Most businesses do not make deliberate tooling decisions. They accumulate tools in response to immediate problems, and over time those tools harden into infrastructure that is expensive and painful to change. This is one of the core things we look at when working with clients through Daybrain Consult — not because technology is the only lever, but because fixing a bad stack often unlocks improvements that are not available any other way.

The stack decisions we have made — Firebase as infrastructure, Claude API for AI capability, Notion for knowledge management, minimal per-seat tooling — reflect a set of priorities that might not match yours. But the framework behind those decisions is transferable. Know what job each tool is doing. Know the real cost. Know who owns the data. Replace before you add. Plan for twice your current scale.

If you apply those five questions consistently, you will make better decisions than most businesses do. And if you want to work through those questions with people who have done this across a lot of different industries and contexts, that is exactly the kind of work we do.

The Takeaway

Running a lean technical operation is not about using the cheapest tools.
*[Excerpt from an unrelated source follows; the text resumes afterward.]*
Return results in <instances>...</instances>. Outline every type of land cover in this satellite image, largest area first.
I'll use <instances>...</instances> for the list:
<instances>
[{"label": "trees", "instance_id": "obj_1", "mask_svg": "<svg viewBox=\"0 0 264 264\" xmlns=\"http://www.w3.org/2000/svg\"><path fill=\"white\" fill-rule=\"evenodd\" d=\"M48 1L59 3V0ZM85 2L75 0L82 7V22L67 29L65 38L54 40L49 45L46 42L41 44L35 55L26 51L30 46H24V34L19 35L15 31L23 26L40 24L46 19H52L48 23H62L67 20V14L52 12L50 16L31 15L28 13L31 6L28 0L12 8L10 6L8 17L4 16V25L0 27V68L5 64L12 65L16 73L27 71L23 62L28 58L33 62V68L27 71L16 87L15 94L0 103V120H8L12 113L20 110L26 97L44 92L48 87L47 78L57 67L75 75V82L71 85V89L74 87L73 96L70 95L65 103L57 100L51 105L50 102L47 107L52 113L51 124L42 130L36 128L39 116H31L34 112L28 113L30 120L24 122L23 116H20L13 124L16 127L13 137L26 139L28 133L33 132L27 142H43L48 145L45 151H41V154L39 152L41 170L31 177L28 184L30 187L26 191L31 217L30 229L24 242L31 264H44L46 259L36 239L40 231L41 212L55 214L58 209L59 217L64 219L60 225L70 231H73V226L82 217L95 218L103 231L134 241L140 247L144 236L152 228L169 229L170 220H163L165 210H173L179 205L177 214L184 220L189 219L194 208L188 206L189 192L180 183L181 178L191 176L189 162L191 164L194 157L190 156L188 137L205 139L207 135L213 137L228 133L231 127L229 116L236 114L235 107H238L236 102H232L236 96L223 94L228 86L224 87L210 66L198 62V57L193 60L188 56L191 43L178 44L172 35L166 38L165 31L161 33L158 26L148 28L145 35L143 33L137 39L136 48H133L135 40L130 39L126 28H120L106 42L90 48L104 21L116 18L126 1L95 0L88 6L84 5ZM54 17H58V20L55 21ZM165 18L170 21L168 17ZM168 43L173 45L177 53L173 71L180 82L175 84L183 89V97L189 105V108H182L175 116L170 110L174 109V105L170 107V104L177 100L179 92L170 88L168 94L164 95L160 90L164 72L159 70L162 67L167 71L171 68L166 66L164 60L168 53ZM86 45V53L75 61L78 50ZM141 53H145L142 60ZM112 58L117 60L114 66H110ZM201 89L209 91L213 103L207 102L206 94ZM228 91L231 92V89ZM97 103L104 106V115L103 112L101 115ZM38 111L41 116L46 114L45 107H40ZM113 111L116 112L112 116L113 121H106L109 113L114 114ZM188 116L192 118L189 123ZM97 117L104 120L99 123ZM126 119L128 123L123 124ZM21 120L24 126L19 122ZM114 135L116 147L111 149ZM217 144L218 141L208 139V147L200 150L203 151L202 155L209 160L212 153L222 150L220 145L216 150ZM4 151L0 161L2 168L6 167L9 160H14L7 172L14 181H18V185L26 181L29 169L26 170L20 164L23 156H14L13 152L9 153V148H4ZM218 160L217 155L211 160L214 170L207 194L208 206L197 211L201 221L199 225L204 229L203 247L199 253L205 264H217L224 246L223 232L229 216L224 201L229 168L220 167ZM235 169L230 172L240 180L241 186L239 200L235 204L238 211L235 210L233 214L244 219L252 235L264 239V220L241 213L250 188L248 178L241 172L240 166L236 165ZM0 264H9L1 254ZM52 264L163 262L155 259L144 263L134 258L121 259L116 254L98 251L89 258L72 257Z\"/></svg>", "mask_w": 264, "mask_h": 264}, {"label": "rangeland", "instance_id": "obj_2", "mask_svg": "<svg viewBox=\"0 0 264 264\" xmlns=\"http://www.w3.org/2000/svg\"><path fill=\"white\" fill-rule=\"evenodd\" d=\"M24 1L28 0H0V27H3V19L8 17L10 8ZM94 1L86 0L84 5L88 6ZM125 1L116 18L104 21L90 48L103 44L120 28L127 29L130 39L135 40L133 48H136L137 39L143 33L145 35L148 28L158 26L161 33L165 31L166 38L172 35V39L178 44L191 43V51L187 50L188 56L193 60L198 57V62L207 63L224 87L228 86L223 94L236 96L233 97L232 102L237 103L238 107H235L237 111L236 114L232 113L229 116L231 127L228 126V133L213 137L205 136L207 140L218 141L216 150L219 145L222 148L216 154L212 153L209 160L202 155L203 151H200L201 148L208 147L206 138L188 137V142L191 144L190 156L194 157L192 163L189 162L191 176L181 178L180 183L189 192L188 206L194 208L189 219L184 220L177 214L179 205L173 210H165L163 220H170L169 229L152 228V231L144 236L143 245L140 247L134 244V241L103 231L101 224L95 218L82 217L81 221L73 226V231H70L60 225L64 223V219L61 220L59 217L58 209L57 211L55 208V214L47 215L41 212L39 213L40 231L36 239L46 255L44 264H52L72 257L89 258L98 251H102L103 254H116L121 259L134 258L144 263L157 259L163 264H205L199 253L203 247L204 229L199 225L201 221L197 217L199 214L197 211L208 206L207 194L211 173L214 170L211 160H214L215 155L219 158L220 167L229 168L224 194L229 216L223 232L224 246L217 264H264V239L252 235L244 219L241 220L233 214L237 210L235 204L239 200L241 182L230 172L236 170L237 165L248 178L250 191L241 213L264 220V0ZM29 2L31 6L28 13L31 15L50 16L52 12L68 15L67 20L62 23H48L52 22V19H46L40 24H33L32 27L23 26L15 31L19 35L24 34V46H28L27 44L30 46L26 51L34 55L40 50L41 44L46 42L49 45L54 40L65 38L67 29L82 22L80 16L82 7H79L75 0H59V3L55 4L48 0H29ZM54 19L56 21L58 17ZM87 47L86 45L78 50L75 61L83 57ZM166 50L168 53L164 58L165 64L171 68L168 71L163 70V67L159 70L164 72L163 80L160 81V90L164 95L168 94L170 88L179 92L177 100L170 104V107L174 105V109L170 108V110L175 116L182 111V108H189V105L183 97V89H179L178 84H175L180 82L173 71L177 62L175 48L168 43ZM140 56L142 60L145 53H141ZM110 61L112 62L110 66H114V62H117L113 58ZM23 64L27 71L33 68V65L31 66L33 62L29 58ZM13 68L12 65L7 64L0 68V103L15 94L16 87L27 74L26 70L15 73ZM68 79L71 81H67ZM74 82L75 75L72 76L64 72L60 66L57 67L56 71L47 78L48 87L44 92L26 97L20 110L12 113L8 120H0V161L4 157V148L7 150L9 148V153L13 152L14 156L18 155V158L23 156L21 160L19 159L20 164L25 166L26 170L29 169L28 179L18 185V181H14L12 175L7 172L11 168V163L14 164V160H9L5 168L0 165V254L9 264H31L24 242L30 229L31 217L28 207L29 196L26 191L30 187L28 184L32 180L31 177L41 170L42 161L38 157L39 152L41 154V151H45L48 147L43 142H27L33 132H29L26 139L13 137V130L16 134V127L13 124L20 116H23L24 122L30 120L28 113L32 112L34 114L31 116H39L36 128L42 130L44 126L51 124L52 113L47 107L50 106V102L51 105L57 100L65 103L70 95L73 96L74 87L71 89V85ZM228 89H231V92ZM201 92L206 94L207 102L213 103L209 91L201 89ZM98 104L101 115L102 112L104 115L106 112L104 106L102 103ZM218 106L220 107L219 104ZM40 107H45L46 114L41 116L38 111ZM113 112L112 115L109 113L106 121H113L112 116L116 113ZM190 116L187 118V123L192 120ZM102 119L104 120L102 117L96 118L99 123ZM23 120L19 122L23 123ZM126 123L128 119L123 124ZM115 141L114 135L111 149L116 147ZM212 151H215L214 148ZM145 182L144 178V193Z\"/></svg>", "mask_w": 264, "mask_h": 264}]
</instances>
It is about using the right tools for your actual situation and being ruthlessly honest about what is earning its place. For us, that means Firebase for infrastructure, Claude API for AI capability, and a consistent preference for infrastructure costs over per-seat licences.

The stack is not the point. The work is the point. Good tooling decisions make the work easier, cheaper, and more reliable. Bad ones get in the way of it — and the cost accumulates slowly enough that most businesses do not notice until it is already significant.

Do an audit. Ask the five questions. Cut what does not earn its place. That is the whole prescription.